**Exercise aim:**
Once you find the line with "7. Sınıf Tam Sayılarla" in the entries below, return exactly every line from it through the line with "Se hai bisogno".

**Collection entries:**
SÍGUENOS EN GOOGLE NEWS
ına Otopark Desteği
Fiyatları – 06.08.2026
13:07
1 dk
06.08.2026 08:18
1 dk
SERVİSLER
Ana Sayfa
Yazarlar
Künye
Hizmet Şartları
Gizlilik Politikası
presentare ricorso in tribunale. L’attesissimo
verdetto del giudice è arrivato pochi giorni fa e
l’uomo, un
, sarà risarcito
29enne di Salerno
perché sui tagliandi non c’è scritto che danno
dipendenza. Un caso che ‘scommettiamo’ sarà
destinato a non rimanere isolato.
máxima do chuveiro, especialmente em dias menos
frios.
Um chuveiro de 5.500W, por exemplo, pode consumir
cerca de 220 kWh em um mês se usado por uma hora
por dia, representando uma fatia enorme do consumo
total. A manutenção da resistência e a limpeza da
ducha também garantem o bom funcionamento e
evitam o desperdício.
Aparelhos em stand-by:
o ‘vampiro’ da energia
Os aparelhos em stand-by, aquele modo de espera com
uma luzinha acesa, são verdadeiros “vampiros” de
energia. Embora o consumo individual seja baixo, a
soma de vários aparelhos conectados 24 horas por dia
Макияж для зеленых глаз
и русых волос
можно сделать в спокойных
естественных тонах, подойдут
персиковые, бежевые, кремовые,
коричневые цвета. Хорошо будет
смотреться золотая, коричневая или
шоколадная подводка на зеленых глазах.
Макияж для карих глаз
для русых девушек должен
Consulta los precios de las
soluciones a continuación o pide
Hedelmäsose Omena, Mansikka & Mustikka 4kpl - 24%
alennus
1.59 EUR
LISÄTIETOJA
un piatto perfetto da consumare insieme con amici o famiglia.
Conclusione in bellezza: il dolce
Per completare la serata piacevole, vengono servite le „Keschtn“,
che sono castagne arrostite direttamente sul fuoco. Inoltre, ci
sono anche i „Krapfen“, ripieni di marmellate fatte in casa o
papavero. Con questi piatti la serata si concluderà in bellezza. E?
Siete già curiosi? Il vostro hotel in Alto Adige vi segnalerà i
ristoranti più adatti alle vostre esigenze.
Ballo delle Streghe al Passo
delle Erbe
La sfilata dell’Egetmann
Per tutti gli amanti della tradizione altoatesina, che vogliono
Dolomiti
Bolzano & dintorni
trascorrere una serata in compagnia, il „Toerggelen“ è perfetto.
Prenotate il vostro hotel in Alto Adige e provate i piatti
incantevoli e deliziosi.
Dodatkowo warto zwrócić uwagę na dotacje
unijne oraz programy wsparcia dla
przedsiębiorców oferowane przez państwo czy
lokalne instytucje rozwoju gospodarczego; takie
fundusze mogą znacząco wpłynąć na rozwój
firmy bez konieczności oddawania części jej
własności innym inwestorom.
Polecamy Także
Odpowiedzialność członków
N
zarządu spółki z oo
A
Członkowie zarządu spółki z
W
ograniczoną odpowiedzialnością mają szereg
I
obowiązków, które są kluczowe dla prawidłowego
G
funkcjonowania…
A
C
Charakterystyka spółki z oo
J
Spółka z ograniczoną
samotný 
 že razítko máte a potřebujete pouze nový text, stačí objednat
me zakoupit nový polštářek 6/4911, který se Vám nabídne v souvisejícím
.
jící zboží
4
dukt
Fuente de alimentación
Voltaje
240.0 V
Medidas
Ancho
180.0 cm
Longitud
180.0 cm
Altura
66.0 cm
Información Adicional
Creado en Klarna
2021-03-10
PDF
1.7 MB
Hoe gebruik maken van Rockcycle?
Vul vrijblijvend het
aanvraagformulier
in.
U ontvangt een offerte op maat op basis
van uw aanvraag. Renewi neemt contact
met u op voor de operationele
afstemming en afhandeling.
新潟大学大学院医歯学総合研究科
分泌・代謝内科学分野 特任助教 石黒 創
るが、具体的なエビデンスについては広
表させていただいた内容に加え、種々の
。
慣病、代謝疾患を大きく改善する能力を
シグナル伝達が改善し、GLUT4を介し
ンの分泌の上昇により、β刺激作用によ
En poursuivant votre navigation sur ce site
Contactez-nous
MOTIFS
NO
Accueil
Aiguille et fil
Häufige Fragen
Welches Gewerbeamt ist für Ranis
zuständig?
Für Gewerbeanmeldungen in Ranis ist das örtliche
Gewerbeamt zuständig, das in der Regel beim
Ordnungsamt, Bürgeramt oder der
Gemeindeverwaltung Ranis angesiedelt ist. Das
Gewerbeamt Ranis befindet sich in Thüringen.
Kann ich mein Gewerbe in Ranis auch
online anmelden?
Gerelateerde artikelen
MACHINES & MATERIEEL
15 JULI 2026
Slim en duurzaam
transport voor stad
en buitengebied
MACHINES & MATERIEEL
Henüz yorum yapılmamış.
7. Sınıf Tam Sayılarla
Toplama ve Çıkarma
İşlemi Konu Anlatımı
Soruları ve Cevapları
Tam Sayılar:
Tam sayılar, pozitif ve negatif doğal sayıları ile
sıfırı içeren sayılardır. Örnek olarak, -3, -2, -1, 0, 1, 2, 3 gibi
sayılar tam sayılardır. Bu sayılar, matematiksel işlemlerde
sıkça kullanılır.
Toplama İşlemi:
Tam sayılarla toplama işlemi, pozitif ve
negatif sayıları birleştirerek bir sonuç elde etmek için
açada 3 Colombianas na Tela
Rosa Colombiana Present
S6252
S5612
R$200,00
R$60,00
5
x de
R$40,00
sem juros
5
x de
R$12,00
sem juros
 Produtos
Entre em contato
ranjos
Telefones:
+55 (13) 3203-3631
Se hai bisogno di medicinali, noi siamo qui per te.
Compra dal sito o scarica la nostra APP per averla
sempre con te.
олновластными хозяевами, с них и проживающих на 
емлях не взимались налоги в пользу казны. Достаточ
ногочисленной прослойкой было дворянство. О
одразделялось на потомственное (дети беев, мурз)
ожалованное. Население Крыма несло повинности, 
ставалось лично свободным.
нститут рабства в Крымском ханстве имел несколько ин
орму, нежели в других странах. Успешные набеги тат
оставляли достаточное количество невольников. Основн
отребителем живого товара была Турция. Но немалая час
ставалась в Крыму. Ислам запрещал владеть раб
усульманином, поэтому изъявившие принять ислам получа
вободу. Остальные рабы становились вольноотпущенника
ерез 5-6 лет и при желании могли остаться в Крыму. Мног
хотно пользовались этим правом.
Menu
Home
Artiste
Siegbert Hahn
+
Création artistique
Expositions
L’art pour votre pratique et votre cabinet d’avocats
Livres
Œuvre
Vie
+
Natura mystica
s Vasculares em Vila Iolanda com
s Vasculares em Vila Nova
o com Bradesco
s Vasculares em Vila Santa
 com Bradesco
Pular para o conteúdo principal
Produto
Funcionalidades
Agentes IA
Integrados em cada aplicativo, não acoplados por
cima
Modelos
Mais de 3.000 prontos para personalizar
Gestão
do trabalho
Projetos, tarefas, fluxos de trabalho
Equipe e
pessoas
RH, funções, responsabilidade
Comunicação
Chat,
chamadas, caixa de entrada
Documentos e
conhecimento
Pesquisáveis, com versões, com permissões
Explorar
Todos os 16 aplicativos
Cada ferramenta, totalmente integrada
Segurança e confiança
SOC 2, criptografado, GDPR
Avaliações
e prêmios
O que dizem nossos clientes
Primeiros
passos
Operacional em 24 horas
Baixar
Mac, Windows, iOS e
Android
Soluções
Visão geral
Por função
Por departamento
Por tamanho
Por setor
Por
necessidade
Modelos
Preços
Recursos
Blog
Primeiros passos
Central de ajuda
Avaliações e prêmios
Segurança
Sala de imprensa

**Response for this exercise:**
7. Sınıf Tam Sayılarla
Toplama ve Çıkarma
İşlemi Konu Anlatımı
Soruları ve Cevapları
Tam Sayılar:
Tam sayılar, pozitif ve negatif doğal sayıları ile
sıfırı içeren sayılardır. Örnek olarak, -3, -2, -1, 0, 1, 2, 3 gibi
sayılar tam sayılardır. Bu sayılar, matematiksel işlemlerde
sıkça kullanılır.
Toplama İşlemi:
Tam sayılarla toplama işlemi, pozitif ve
negatif sayıları birleştirerek bir sonuç elde etmek için
açada 3 Colombianas na Tela
Rosa Colombiana Present
S6252
S5612
R$200,00
R$60,00
5
x de
R$40,00
sem juros
5
x de
R$12,00
sem juros
 Produtos
Entre em contato
ranjos
Telefones:
+55 (13) 3203-3631
Se hai bisogno di medicinali, noi siamo qui per te.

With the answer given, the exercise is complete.